### Raw data

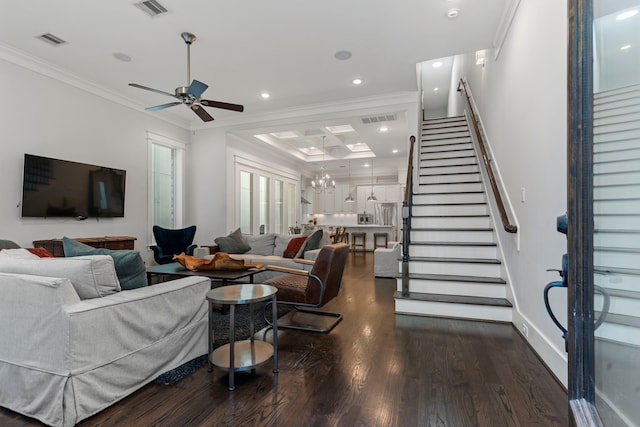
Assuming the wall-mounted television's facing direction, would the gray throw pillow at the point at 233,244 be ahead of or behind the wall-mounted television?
ahead

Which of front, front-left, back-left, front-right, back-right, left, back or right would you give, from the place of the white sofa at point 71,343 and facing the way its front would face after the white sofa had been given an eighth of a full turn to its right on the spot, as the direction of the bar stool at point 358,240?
front-left

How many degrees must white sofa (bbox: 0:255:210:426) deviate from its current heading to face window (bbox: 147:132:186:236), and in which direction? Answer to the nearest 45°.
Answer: approximately 45° to its left

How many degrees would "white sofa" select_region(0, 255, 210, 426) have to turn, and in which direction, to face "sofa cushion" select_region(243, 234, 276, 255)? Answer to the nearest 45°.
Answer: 0° — it already faces it

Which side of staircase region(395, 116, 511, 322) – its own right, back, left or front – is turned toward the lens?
front

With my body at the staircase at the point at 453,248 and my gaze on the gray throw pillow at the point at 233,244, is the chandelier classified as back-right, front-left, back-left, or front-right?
front-right

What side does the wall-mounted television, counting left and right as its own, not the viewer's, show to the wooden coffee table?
front

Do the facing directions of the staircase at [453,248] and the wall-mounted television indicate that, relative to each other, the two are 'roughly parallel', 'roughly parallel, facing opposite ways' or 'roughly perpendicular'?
roughly perpendicular

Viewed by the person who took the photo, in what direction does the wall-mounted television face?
facing the viewer and to the right of the viewer

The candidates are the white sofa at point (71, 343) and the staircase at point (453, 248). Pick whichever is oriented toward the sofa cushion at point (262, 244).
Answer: the white sofa

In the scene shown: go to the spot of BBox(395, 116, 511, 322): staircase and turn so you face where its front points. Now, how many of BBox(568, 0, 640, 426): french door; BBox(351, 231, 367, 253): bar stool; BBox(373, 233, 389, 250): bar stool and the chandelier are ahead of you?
1

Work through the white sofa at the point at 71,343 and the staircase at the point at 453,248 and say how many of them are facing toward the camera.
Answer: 1

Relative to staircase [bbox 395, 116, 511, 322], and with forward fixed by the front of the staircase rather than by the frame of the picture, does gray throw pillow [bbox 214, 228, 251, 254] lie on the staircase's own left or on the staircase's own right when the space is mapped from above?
on the staircase's own right

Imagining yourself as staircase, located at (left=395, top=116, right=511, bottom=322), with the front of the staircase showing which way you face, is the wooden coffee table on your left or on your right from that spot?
on your right

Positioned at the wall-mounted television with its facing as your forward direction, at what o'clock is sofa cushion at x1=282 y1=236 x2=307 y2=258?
The sofa cushion is roughly at 11 o'clock from the wall-mounted television.

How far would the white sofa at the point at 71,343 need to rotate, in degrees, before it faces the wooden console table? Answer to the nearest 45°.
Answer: approximately 45° to its left

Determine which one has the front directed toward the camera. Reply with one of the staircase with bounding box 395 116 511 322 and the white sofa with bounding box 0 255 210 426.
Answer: the staircase
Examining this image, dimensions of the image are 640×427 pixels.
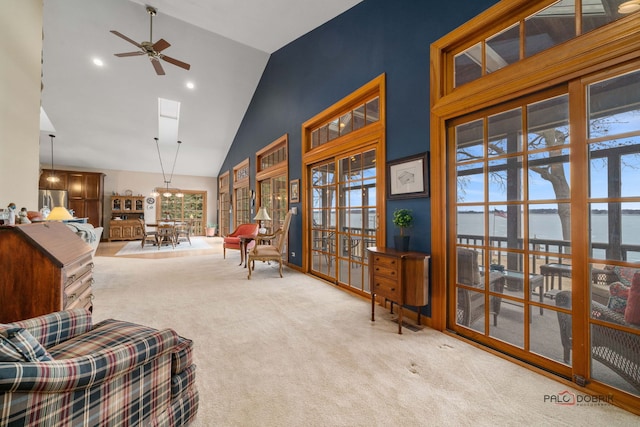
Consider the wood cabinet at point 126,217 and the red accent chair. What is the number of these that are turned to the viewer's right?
0

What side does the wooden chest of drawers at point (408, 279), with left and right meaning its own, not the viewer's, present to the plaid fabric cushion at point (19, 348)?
front

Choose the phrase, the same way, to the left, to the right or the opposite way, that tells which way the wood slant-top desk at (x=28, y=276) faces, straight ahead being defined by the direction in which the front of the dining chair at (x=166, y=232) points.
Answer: to the right

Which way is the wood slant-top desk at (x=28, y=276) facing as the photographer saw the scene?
facing to the right of the viewer

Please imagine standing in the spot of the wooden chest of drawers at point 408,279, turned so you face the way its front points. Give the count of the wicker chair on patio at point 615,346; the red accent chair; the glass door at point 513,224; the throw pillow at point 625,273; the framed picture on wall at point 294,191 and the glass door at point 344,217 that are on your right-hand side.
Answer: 3

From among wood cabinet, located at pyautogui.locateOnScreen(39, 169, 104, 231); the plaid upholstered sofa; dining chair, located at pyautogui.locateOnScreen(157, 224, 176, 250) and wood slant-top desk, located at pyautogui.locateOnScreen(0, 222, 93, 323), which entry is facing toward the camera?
wood cabinet, located at pyautogui.locateOnScreen(39, 169, 104, 231)

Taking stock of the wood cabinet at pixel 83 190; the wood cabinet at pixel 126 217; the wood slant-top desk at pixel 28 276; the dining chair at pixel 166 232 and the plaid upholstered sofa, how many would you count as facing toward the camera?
2

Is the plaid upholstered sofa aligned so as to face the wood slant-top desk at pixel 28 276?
no

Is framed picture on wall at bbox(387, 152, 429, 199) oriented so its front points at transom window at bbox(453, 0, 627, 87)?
no

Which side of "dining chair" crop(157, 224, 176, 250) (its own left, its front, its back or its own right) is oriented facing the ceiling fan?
back

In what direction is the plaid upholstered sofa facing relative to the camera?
to the viewer's right

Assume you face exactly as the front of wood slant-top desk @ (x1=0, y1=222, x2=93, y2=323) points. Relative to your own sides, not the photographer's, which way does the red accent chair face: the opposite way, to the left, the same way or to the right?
the opposite way

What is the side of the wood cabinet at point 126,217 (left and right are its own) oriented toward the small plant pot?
front

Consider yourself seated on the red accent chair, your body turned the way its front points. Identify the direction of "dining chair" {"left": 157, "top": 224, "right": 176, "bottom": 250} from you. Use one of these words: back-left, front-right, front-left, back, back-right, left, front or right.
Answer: right

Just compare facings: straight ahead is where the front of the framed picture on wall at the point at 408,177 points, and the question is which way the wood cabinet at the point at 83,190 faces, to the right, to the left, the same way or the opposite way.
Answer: to the left

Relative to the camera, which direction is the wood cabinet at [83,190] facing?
toward the camera

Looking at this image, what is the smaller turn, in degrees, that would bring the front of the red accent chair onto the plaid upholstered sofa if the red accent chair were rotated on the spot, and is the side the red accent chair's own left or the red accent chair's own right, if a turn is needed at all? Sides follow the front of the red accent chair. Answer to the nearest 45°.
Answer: approximately 45° to the red accent chair's own left

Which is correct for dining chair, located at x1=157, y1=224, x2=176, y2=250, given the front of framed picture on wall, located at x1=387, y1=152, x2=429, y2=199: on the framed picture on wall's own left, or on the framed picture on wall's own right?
on the framed picture on wall's own right

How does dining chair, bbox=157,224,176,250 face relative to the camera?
away from the camera

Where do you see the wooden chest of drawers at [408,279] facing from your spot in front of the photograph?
facing the viewer and to the left of the viewer

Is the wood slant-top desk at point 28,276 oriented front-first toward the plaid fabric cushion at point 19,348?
no
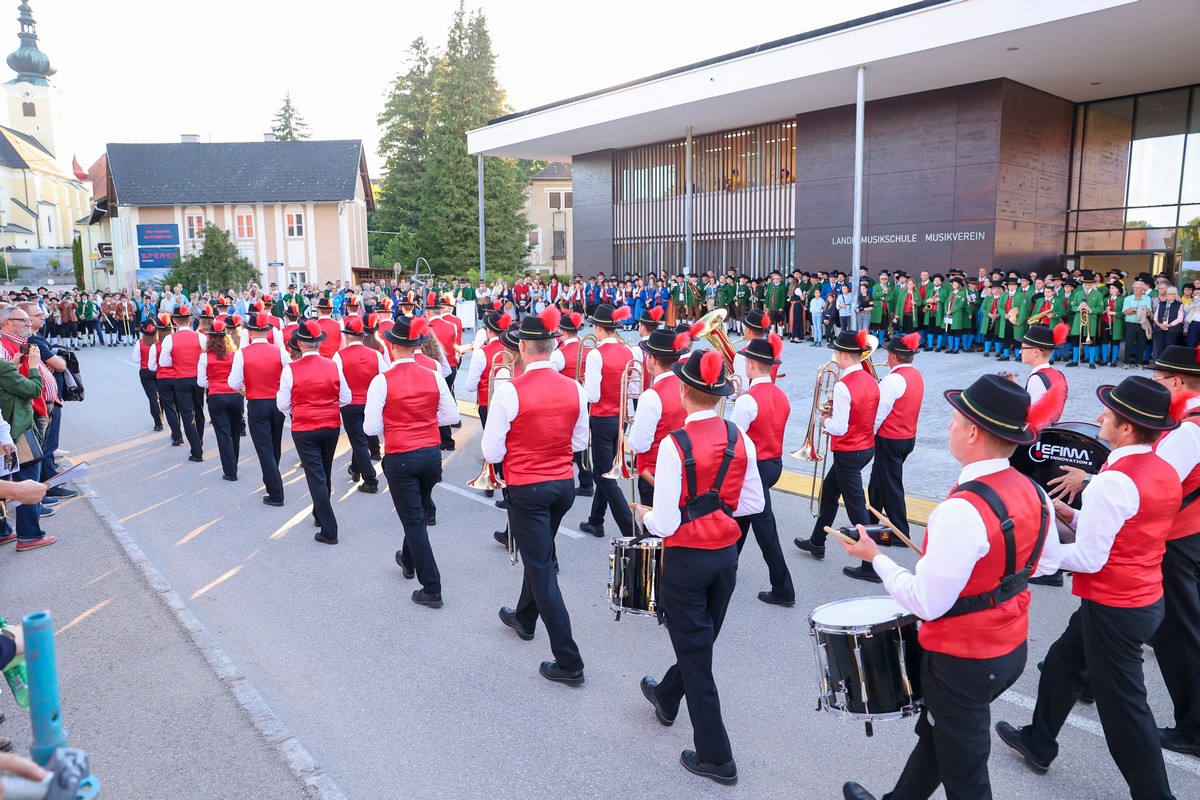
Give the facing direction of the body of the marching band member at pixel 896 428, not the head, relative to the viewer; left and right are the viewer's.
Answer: facing away from the viewer and to the left of the viewer

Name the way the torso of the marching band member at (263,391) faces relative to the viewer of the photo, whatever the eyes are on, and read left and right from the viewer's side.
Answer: facing away from the viewer

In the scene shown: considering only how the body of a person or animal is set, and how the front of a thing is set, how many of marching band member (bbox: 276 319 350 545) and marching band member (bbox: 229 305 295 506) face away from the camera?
2

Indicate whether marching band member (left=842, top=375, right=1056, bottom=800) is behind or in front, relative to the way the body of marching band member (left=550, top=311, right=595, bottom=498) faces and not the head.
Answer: behind

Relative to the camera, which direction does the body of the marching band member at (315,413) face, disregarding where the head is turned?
away from the camera

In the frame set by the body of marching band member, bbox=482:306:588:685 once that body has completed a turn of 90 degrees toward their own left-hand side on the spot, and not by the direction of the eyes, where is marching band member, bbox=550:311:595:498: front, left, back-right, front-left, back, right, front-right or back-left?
back-right

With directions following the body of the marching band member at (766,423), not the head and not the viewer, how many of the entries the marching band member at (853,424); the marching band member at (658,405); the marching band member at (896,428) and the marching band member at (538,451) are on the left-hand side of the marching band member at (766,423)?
2

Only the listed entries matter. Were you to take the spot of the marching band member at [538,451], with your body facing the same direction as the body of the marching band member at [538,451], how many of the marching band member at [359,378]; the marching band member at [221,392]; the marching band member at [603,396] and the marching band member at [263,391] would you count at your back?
0

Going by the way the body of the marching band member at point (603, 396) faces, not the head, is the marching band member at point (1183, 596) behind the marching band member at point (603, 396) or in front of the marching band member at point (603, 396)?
behind

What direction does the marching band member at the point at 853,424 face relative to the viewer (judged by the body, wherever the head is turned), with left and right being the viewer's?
facing away from the viewer and to the left of the viewer

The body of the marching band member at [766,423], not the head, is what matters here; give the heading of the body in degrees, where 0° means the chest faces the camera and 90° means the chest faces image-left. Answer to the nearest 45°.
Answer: approximately 135°

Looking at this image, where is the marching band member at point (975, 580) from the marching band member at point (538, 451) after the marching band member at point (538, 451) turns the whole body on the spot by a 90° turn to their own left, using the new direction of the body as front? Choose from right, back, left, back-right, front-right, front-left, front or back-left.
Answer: left

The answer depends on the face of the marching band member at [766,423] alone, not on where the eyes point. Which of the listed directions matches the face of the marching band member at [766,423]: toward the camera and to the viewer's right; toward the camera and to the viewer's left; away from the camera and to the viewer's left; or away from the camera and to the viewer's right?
away from the camera and to the viewer's left

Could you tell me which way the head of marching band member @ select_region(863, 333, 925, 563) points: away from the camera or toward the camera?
away from the camera

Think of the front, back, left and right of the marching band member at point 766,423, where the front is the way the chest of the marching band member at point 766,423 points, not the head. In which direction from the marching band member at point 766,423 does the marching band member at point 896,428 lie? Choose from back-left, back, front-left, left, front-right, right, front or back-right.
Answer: right

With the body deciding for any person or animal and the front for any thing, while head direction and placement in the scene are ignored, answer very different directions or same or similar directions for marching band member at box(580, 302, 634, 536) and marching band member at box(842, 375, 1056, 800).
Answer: same or similar directions

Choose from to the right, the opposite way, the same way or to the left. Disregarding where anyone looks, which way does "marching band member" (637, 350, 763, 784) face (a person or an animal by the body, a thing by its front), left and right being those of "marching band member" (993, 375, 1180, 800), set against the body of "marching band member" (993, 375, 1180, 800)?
the same way

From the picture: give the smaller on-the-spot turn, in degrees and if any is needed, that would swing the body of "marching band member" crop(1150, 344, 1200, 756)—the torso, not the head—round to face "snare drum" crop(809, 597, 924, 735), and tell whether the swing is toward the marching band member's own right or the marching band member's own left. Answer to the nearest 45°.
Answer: approximately 90° to the marching band member's own left

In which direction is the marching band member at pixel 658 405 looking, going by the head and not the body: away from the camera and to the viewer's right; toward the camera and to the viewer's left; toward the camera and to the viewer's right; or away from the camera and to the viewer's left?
away from the camera and to the viewer's left

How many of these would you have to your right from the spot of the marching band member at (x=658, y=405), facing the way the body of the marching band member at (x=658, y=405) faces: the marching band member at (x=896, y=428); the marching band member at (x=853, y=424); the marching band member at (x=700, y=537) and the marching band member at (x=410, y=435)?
2

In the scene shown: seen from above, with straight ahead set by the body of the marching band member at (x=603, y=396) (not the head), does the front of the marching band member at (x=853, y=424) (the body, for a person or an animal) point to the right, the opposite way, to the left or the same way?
the same way

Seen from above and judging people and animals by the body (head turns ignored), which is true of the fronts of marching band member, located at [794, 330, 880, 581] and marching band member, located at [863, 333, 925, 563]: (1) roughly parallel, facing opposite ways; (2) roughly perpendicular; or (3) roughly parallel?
roughly parallel
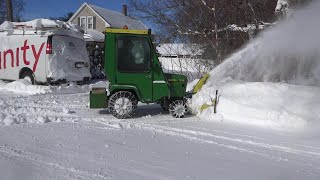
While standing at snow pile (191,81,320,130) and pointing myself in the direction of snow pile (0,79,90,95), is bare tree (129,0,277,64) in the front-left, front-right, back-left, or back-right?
front-right

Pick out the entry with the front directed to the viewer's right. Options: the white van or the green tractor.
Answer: the green tractor

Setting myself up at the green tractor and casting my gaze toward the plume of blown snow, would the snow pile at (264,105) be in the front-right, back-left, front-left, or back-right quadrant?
front-right

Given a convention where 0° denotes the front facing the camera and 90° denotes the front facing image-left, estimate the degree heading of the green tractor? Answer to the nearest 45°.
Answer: approximately 270°

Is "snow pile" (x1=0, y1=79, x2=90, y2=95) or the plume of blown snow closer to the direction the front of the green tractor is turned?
the plume of blown snow

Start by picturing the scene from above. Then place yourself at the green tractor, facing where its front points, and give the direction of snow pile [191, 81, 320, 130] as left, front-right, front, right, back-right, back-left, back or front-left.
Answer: front

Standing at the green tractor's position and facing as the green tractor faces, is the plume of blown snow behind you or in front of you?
in front

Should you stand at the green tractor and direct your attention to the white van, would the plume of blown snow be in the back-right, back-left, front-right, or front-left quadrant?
back-right

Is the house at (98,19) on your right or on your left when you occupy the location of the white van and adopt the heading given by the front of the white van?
on your right

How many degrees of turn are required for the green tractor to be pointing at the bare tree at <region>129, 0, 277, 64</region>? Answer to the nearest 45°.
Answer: approximately 45° to its left

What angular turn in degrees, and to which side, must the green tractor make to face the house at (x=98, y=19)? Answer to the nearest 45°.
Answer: approximately 90° to its left

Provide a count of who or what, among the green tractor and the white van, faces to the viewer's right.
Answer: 1

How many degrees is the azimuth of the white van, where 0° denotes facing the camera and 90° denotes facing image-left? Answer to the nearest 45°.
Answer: approximately 135°
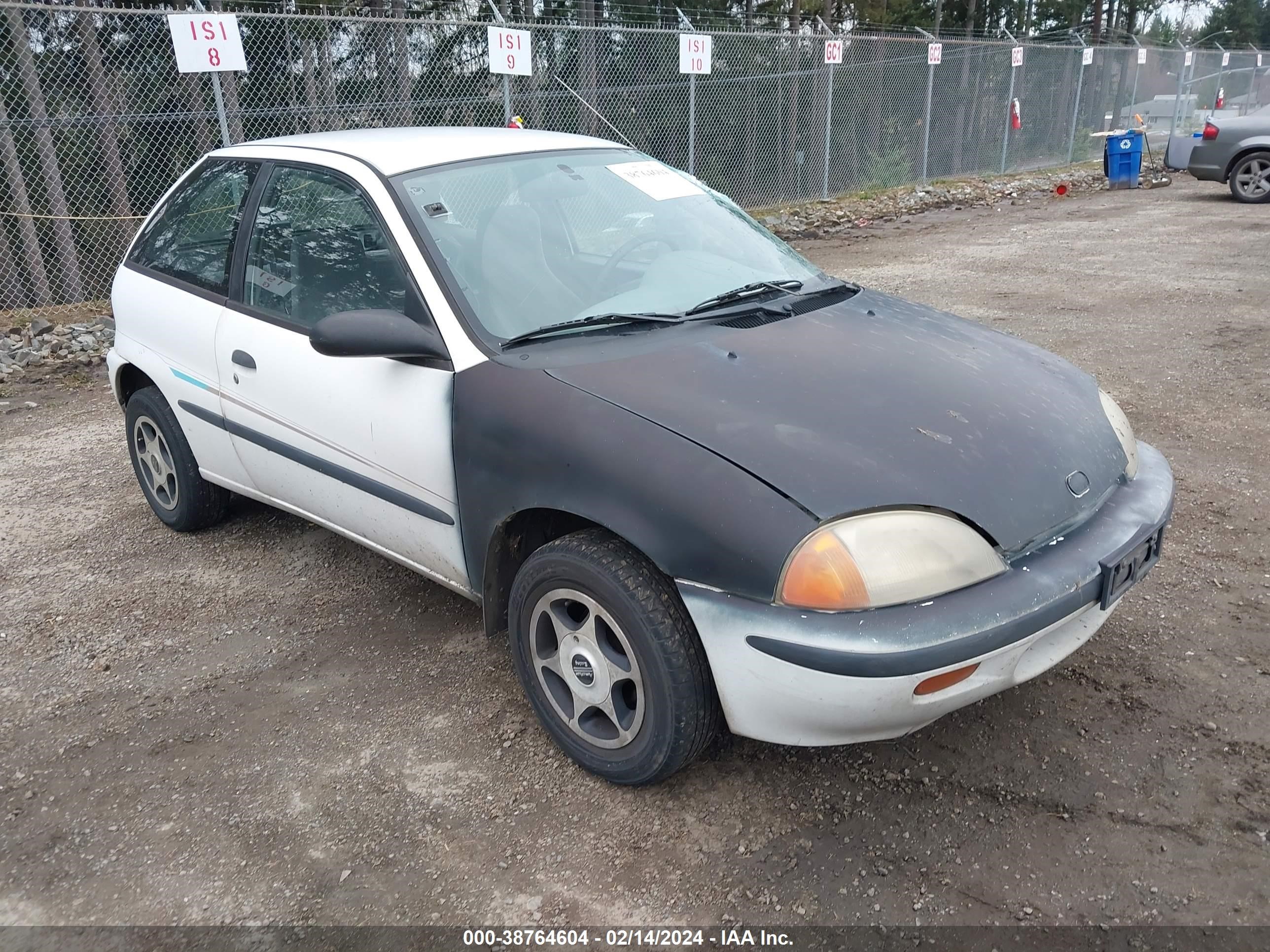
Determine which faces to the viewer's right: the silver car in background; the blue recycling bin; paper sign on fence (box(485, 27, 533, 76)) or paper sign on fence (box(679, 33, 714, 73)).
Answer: the silver car in background

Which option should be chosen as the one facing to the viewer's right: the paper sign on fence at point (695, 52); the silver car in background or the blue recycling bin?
the silver car in background

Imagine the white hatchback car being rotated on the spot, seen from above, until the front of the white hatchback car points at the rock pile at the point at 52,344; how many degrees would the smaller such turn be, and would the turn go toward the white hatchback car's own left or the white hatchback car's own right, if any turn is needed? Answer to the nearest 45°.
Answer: approximately 180°

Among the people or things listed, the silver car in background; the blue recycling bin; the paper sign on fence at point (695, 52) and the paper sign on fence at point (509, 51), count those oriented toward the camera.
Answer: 3

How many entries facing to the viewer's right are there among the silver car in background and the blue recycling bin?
1

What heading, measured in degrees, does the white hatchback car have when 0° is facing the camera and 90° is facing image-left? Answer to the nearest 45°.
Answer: approximately 315°

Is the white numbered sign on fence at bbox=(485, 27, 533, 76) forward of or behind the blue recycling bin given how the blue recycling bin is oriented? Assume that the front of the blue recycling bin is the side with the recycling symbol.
forward

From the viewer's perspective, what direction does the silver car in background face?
to the viewer's right
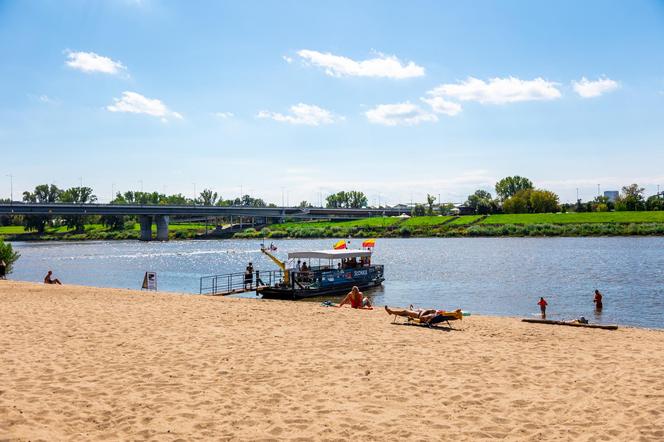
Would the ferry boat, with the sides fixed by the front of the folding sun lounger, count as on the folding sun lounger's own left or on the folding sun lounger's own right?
on the folding sun lounger's own right

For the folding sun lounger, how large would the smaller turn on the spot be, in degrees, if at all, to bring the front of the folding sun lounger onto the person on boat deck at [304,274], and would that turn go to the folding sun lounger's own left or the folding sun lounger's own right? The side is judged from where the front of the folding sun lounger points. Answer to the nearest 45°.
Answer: approximately 45° to the folding sun lounger's own right

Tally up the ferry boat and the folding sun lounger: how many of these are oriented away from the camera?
0

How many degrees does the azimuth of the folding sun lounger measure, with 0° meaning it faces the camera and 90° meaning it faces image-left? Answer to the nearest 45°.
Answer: approximately 90°
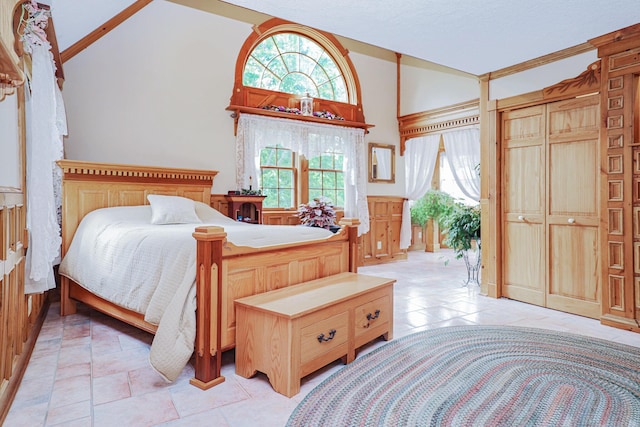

######

Find each line in the data above that contains the word "fabric", and copy those lines out in full.

• Task answer
What side does the wooden chest of drawers at point (408, 279), with left and right meaning its own, not the viewer's, present to the plaid fabric cushion at point (19, 348)?
Is the wood slant-top desk at point 28,276 oriented front-first toward the plaid fabric cushion at point 19,348?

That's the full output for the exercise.